Morocco was a great experience, but a major culture shock. Of course, Tangier is not ALL of Morocco and I am still looking forward to visiting Fez, Casablanca, and Marrakesh in the near future.

Friday, July 2, 2010

Running out of Gas on the Autobahn is Illegal, you know

So thankfully, I was only on the B50.

Let me preface this by saying, I'm always one to "push it" gas wise. You know, drive on the very last drop. And yesterday, I did.
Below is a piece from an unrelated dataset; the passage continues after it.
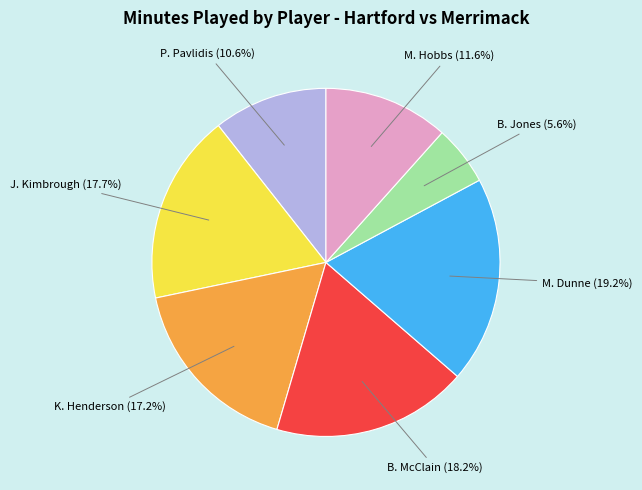

True or false: J. Kimbrough accounts for 18% of the total.

True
First of all, Alex's car is in the shop.. Something is wrong with the ignition and it has been out of commission for over a week. We've been sharing. Not convenient. He drove the car to Ramstein the day before yesterday to fly. He was SUPPOSED to stop and get gas while on base - that didn't happen. THEN he was supposed to stop on the way home to get gas - that didn't happen. He drove home on Empty.
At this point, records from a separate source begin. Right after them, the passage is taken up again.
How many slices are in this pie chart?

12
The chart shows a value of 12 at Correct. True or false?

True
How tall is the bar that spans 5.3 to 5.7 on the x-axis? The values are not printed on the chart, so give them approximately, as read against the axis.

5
So yesterday, on my way to pick up one of my friend's in Bitburg for a pool day, I realized we were close to empty (I had assumed he filled up). I called A to see what he thought about making it to Bitburg. He said oh yea, no problem, you got it. I thought so too. Well, after a horrible traffic accident, lots of construction, and stop and go traffic for 45 minutes (SHEESH, it should only have been 20), I was sitting amongst a ton of Polizia, all in the area for the accident, thinking to myself, hmm, maybe I should stop and ask one of the Policemen if he has a reserve gas tank in his trunk. JUST as I get up the nerve to ask, my car turns off. I am officially OUT OF GAS. FABULOUS! My windows were already rolled down (even though it was a scorching 36C outside - I was trying to preserve the gas), so I yelled out the window to the closest cop, asking if he had an extra tank in his trunk. Yes, he said, in perfect English. I continued to tell him my situation (umm, I know it's illegal to run out of gas on the Autobahn, but I was on a slightly less major highway and just sitting in traffic). Very quickly, he pulled out his 4L reserve tank from his trunk, filled me up and said, "It's illegal to run out of gas on the Autobahn, you know. You're lucky I'm not giving you a ticket." WHEW! Traffic finally let up and I got to the nearest gas station as fast as possible.

But let me tell you, running out of gas, on a major highway, in a foreign country, by yourself, when it's illegal.. nope, not the best situation.